The other Hoshinoya hotel is close to the small city of Karuizawa, 100 miles northwest of Tokyo. In winter, the hotel acts as a skiing resort and caters more to families. At this Hoshinoya hotel, everyone is allowed. Indeed, there is even a children’s playroom off the long, thin lounge, which contains books, sofas, coffee and regularly resupplied cookies. The dining room here is larger and has those sunken pits for ease of sitting. Meals here were decidedly Japanese. The hotel’s grounds are sprawling, attractive and surround the 77 villas for 231 guests. Staff row across the large pool to light floating lanterns, and the artificial but pretty waterways generate 30 percent of the resort’s power. A path leads down to an onsen that is free for guests but also used by locals and other vacationers.

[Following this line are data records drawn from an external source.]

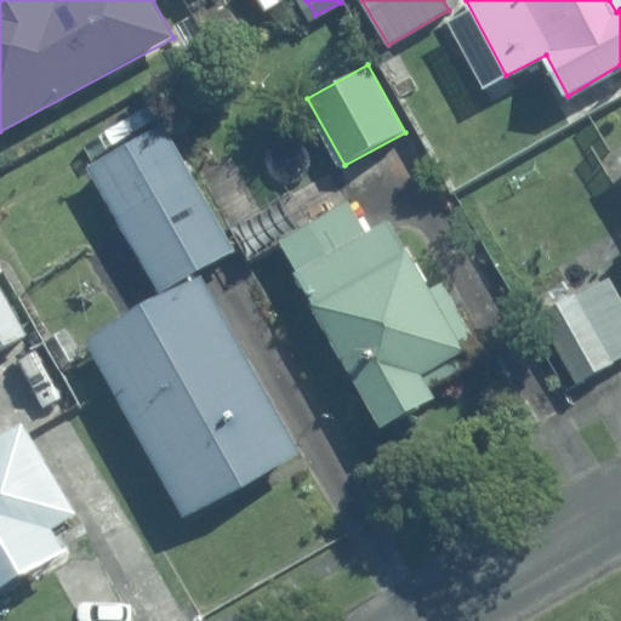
[(163,126),(151,107),(84,143),(95,164),(90,167),(160,295),(235,249),(164,125),(163,126)]
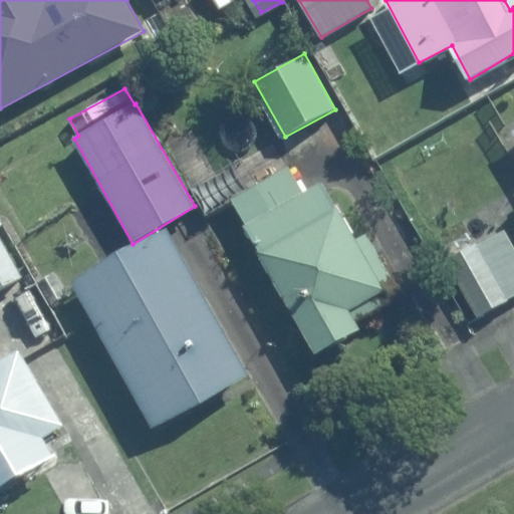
[(306,189),(291,162),(230,197),(319,351),(361,327),(356,320),(402,294),(367,236),(359,241),(323,179),(306,189)]
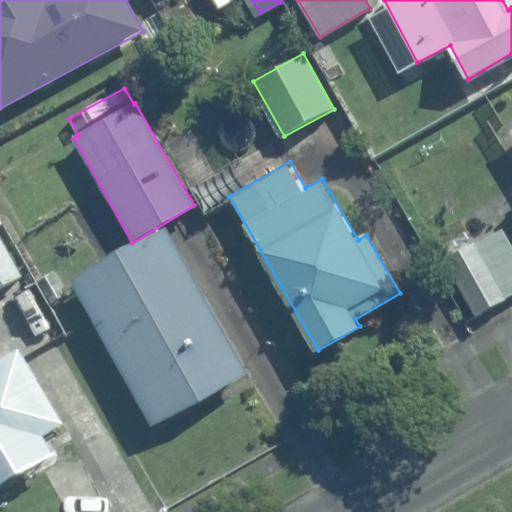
[(251,373),(170,227),(74,280),(155,428),(251,373)]
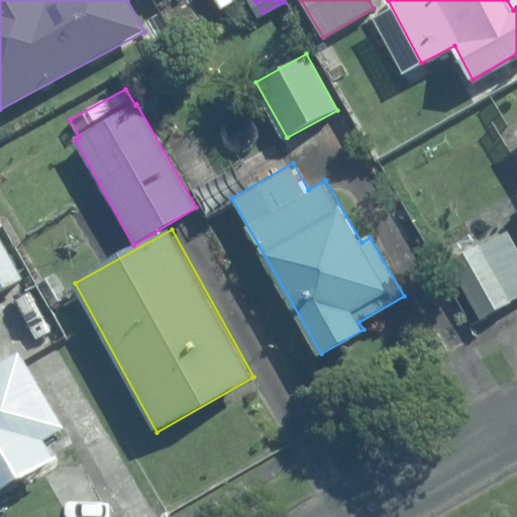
[(516,298),(516,242),(510,230),(480,247),(471,230),(440,246),(482,318),(516,298)]
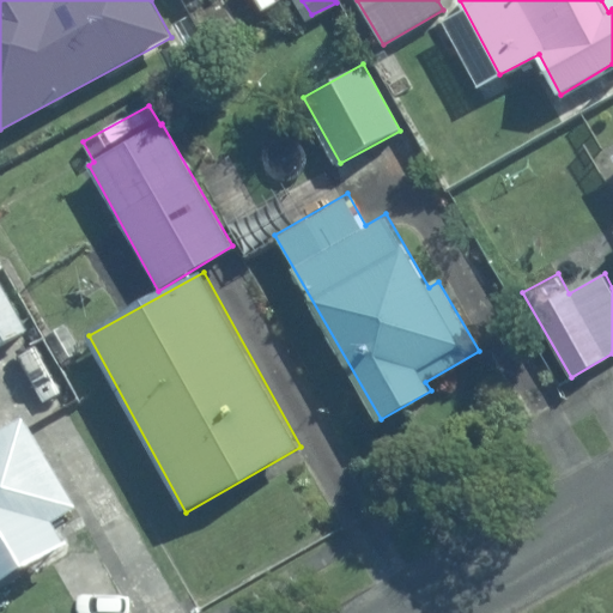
[(0,344),(26,329),(0,281),(0,344)]
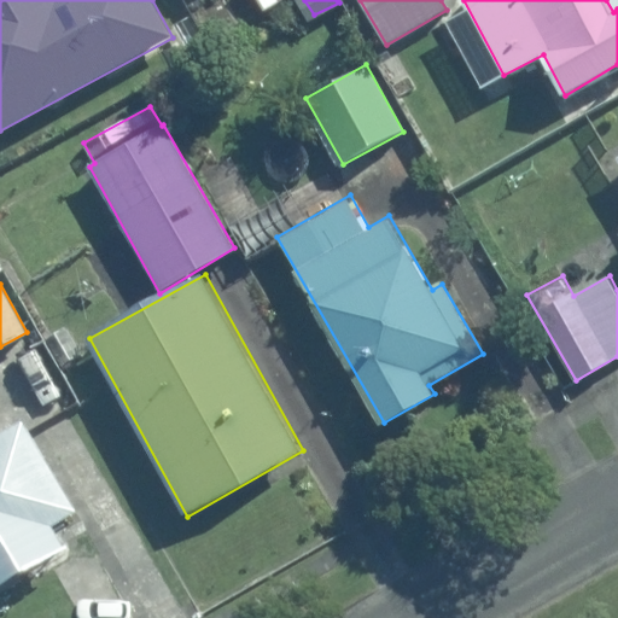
[(81,511),(27,419),(0,432),(0,590),(70,548),(56,525),(81,511)]
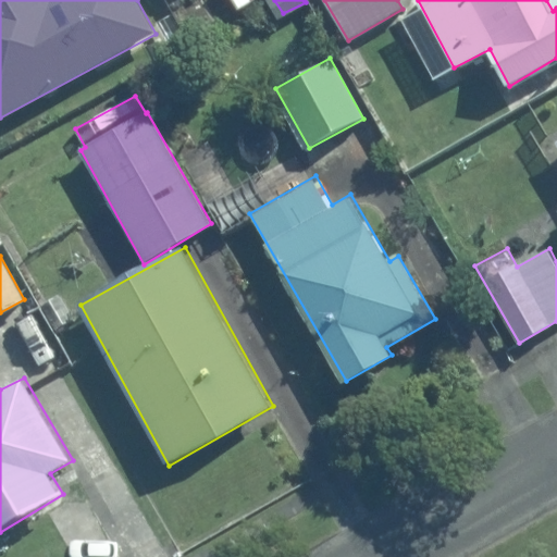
All buildings are outlined.
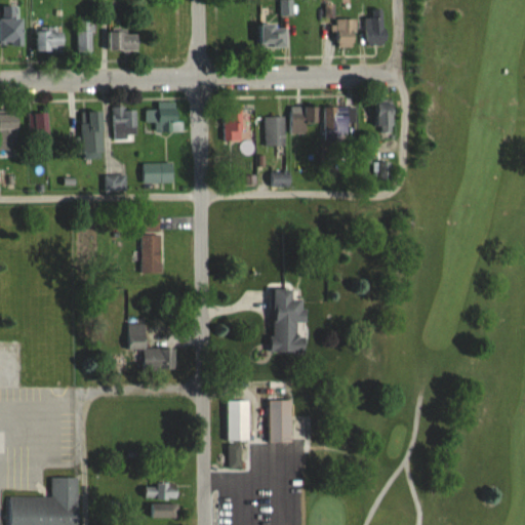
[(0,45),(24,45),(24,16),(16,16),(16,6),(0,5),(0,45)]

One particularly wonderful activity here is stargazing. Guests are driven to a point high in the hills (the area is a nature preserve famed for its birdlife and bears are known, too) where they bury themselves into thick sleeping bags laid on a fancy, round cot and are given binoculars and a hot-water bottle. The hardest thing might be not falling asleep. A guide points out the firmament’s constellations, armed with an iPad for those who cannot find Andromeda, Cassiopeia and Orion, etc. When I visited, both Venus and Jupiter shone brightly, and a telescope showed three of Saturn’s moons. When I traipsed back to this spot in the morning, the stars were gone, but in its place was a tremendous view of Mount Asama, an active volcano that caused a little damage in 2009. Both the Hoshinoya hotels are idyllic escapes and well recommended. Both can be reached by Japan’s famous bullet trains. I loved the fact that on these (and this is probably a common occurrence throughout polite Japan) the conductors and food-cart vendors turn around when they reach the end of the carriage and bow to the passengers who they are about to leave behind.